Relation client: misez sur votre capital humain en prenant appui sur la force de proximité du digital
En lisant l'édito de Marie Juliette Lievin sur les enjeux autour de la relation client cette semaine dans Stratégies, j'ai eu envie de d'apporter ma contribution à la réflexion et mon humble témoignage.
On ne parle plus que du potentiel des Chatbots en matière de servicing en ce moment. Facebook Messenger alimente nos discussions… Avec une réputation gonflée par l'effet de mode du moment, nous ne les avons pas encore vus beaucoup à l'œuvre même si nous savons tous que l'apport de l'intelligence artificielle bien drivée sera décisif. Voyages SNCF a déjà pris le virage et considère à raison qu'ils seront probablement les moteurs de recherche de demain. D'autres moins audacieux tremblent à l'idée de voir les datas de leur relation client partagés avec les GAFA…
Mais on entend assez peu parler de complémentarité des canaux. Comme à chaque fois qu'une innovation se présente, des POC sont lancés sans anticiper le rôle qu'elle pourra jouer (si elle survit au POC) dans le process plus global déjà en place ou comment elle bousculera ses organisations.
En matière de relation client, j'ai vécu cela de près avec l'avènement des médias sociaux en 2008, quand les entreprises ont réalisé qu'ils pouvaient être de puissants relais de proximité. À La Poste, après une longue phase immersion dans ce nouvel univers, sans bouée mais avec un masque, j'ai assez vite compris qu'ils ne seraient pas un énième canal de communication au service de nos campagnes push mais qu'ils représentaient une formidable occasion d'illustrer notre esprit de service en apportant de l'attention et des services personnalisés. Nous n'étions pas nombreux à être volontaires pour se jeter dans le grand bain. Il y a 8 ans, La Poste avait montré qu'elle était capable de se moderniser et de se transformer en adaptant son appareil industriel et en boostant ses engagements de service mais on faisait encore la queue dans les bureaux… Et certains disaient dans l'entreprise que c'était terriblement risqué d'engager la conversation sur ses nouveaux canaux, que le service client était là pour recevoir ce genre de signes de détresse au téléphone… Je vous laisse imaginer notre appréhension en installant notre premier compte sur Twitter.
Et pourtant… cette opportunité s'est révélée extrêmement riche en satisfaction client, pour l'image de nos services et indirectement pour notre performance business mais aussi en connaissance et meilleure appréhension des besoins de nos clients. Même si nous avons pris quelques claques au début, l'écoute, l'humilité, les solutions apportées ont vite transformé les gros râleurs en clients satisfaits et pour certains en ambassadeurs de la marque. Nous n'avons pas choisi de monter un plateau de community managers en doublure de nos plateaux de conseillers clients. J'étais persuadée que le social était une extension de leur métier et qu’il s'agissait d'expérimenter en avance de phase puis de les préparer, de les former, de les armer pour prendre ce virage digital. Et c'est ce que nous avons fait ensemble, experts du digital et de la relation client, avec le social servicing, le suivi des colis et des lettres déporté sur les médias sociaux, avec le click to chat, avec les FAQ dynamiques on line…
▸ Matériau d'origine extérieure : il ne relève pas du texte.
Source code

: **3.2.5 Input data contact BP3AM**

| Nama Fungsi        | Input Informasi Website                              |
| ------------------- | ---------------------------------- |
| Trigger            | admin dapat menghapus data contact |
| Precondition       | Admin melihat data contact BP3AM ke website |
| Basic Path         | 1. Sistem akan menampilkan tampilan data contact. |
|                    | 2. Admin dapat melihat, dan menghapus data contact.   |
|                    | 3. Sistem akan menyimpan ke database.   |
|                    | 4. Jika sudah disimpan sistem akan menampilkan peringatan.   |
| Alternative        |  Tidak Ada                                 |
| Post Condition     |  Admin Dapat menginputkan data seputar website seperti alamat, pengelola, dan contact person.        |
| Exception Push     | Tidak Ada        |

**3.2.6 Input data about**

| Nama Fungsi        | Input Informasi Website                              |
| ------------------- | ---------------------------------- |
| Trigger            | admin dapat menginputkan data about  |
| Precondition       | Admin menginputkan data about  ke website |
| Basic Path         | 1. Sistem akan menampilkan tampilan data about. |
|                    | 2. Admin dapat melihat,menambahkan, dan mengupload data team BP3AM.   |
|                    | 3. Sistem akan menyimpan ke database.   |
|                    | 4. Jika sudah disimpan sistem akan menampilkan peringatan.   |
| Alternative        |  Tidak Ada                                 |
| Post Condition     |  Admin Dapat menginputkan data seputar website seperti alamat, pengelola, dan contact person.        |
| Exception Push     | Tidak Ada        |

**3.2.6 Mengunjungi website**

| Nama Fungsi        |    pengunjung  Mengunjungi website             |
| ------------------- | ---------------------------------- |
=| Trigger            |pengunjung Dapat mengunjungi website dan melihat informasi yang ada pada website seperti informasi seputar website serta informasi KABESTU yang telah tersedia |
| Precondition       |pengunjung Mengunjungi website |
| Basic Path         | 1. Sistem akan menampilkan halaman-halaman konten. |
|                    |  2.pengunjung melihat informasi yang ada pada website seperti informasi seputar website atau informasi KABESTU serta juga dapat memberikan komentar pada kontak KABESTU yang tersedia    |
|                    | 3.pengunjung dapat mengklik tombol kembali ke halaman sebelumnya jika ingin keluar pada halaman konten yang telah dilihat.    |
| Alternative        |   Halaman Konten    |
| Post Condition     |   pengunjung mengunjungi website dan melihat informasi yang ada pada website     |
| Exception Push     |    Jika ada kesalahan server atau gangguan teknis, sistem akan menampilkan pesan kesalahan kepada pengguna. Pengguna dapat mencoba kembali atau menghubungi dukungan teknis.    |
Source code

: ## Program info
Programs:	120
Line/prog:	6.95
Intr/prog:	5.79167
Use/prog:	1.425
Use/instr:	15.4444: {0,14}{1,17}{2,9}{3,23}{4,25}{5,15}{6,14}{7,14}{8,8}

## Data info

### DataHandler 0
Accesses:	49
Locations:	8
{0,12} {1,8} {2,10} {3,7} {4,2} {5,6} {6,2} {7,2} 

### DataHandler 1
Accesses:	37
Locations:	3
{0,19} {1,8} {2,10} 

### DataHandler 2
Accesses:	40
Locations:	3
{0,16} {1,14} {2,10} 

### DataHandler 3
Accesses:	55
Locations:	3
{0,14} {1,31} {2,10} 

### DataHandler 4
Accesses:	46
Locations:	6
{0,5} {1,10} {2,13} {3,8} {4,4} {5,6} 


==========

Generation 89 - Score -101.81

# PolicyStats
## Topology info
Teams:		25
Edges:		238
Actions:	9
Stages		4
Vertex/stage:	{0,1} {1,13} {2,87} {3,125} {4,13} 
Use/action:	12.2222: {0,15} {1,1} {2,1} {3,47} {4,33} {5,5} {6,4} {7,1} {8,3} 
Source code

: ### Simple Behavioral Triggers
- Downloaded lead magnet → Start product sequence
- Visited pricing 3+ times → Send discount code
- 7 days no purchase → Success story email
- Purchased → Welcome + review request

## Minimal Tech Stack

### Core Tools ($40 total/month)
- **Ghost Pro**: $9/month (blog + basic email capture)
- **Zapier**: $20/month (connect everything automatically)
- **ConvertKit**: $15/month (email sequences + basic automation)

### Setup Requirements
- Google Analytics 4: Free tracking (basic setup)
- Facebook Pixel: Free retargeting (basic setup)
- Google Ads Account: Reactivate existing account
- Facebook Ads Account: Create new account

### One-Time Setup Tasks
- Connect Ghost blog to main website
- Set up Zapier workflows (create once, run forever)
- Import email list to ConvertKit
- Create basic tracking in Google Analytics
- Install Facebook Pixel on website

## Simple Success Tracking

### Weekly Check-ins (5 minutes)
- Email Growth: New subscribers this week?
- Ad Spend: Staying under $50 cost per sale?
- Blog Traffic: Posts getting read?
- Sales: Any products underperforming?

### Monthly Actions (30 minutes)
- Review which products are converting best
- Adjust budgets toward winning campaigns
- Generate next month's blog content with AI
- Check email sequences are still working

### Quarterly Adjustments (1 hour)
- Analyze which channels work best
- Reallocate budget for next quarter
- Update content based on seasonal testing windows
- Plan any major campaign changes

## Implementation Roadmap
Avec le digital, c'est tout un métier qui se réinvente comme beaucoup d'autres dans l'entreprise avec le soutien et l'appui des experts. Et on découvre même (clin d'œil) que ces femmes et ces hommes de la relation client qu'on a longtemps considéré comme un centre de coût, à qui on a demandé des efforts de cost killing démesurés, pourraient être créateurs de valeur pour l'entreprise si on leur en donne les moyens en terme de formation et de conduite du changement. That's a good news!
On a longtemps en entreprise sacrifié ce dernier maillon essentiel de l'expérience client en l'offshorisant à moindre coût avec des résultats en terme de qualité de service déplorables. Pas étonnant de constater que les clients se soient immédiatement saisis du porte-voix social pour se faire entendre. Après une phase de destruction, on est aujourd'hui rentré dans une phase de reconstruction et de valorisation des femmes et des hommes qui participent en avant-vente, en SAV et en rebond au développement de l'entreprise.
Je suis convaincue que ni les chatbots, ni vos efforts en matière de self care ne les remplaceront. La complémentarité est la clé du succès. Ils se recentreront sur leur valeur ajoutée d'écoute, d'échange et d'empathie en prenant appui sur la force du digital pour apporter les solutions sur mesure que vos clients attendent et être au rendez-vous des engagements de votre marque.
Tout cela nous ramène bien à l'idée, comme l’écrivait Vincent Ducrey dans son dernier post LinkedIn, que la disruption digitale est un défi plus humain que technologique.